Please Read This Leaflet Carefully by Karen Havelin
New York. Dottir Press. 2019. 271 pages.
Please Read This Leaflet Carefully is the interior monologue of Laura Fjellstad, a young woman made old by decades of chronic pain. Told in reverse chronology, Laura’s story is an endless cycle of enduring and managing pain from “deeply infiltrating endometriosis” that is exacerbated by asthma, severe food allergies, and prestage osteoporosis. Every element of her day in New York—from what she eats to how far she walks—is carefully orchestrated to avoid more pain.
Yet, for all her planning and considering, the narrator has very little control over her daily health. This powerlessness results in physical discomfort and, perhaps more destructively, what Laura calls a “sucking vortex of anxiety.” Her thoughts are constantly at war with her family, her lovers, and herself. She both needs and rejects support, which further feeds this cycle of discomfort and anxiety. There are brief moments of tenderness and joy, but, for the first six years of the story, readers are confronted with intense physical and psychological trauma. Havelin creates an ever-narrowing world where narrator and reader suffocate beneath persistent waves of crippling pain and unhealthy thoughts. Laura’s monologue is both exhaustive and exhausting.

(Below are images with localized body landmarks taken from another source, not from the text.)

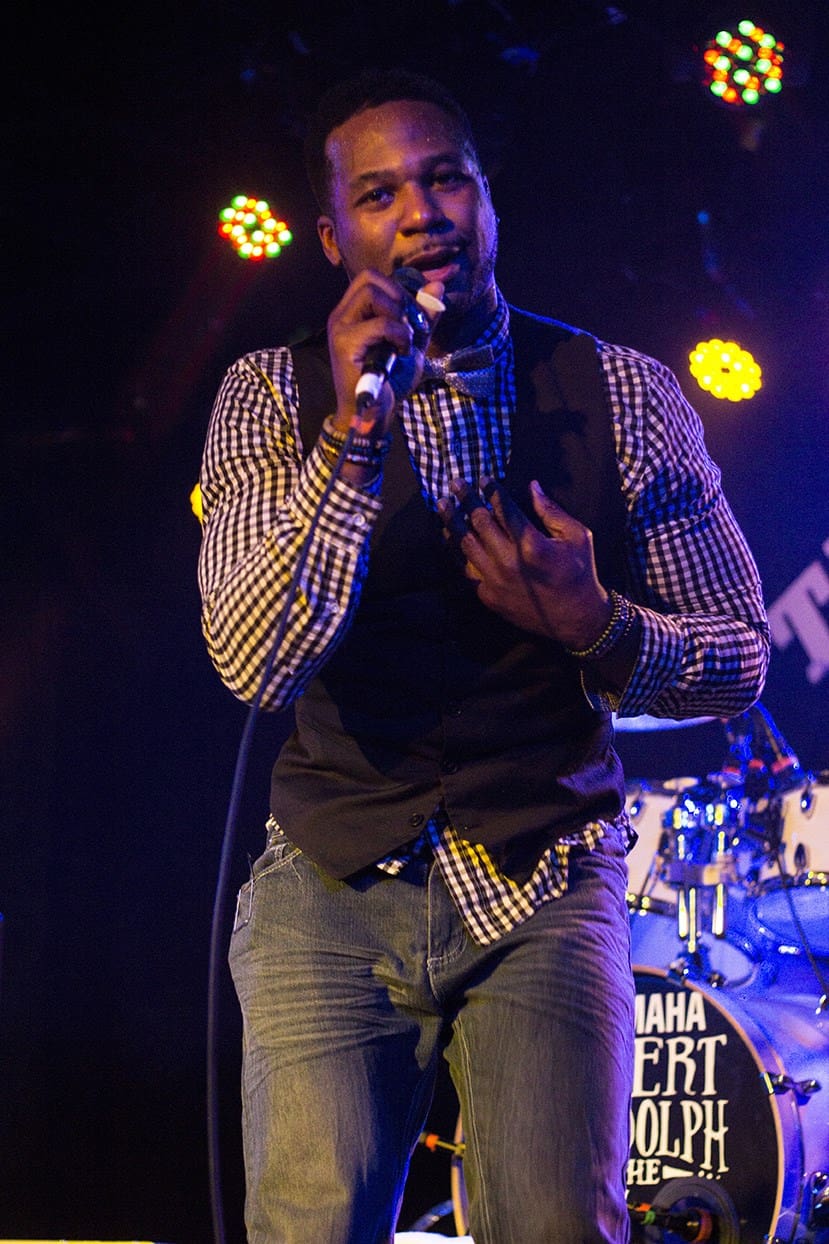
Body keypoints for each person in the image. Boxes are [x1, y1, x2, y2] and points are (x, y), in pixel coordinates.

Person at [197, 67, 769, 1244]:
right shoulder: (268, 397)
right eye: (379, 194)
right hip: (332, 881)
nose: (422, 213)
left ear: (487, 198)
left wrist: (594, 622)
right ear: (332, 237)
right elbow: (256, 661)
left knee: (557, 1225)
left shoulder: (626, 395)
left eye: (445, 179)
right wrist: (356, 432)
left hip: (544, 872)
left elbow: (738, 654)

As the story moves backward through formative moments and relationships, the tone is slightly less intense. We see Laura in Norway, from youth through young adulthood, struggling to define herself independently of illness. In a series of scenes with family, friends, and lovers, she alternates between sharing her pain and keeping it a secret. Though the pace has quickened here, these scenes establish an important pattern: pain has always been her most intimate partner.
On the surface, this is an oppressive book with an underdeveloped plot, but Havelin has successfully illustrated the ways in which pain controls everything that matters. Lives are misshapen, relationships are stunted, thoughts are dominated, and long-term medical advice is reduced to a leaflet. Pain is a lonely place. At one point, Laura asks herself, “Is it even possible for people to accompany each other to the darkest places?” For those who want to understand pain’s physical and emotional toll, and for those isolated by their own pain, this book may provide the answer.